↓

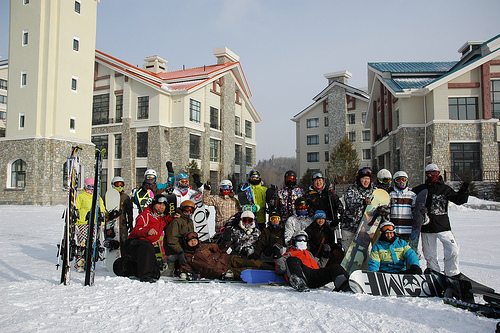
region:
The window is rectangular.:
[133, 91, 150, 121]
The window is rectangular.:
[303, 113, 322, 132]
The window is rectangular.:
[301, 132, 323, 147]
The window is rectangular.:
[301, 148, 322, 164]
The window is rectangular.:
[206, 100, 223, 132]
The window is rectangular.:
[241, 118, 253, 141]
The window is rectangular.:
[444, 90, 484, 122]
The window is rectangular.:
[205, 133, 225, 164]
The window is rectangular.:
[241, 143, 255, 169]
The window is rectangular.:
[110, 128, 128, 163]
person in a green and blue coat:
[364, 215, 422, 285]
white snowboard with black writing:
[342, 260, 457, 303]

↑

Assignment: Extract every line of text from the rows above and reproduce each one word for word, including the coordinates. Leave the picture out.

Output below:
region:
The window is rectangular.:
[133, 91, 150, 121]
The window is rectangular.:
[303, 113, 322, 132]
The window is rectangular.:
[301, 132, 323, 147]
The window is rectangular.:
[301, 148, 322, 164]
The window is rectangular.:
[206, 100, 223, 132]
The window is rectangular.:
[241, 118, 253, 141]
The window is rectangular.:
[444, 90, 484, 122]
The window is rectangular.:
[205, 133, 225, 164]
The window is rectangular.:
[241, 143, 255, 169]
The window is rectangular.:
[110, 128, 128, 163]
person in a green and blue coat:
[364, 215, 422, 285]
white snowboard with black writing:
[342, 260, 457, 303]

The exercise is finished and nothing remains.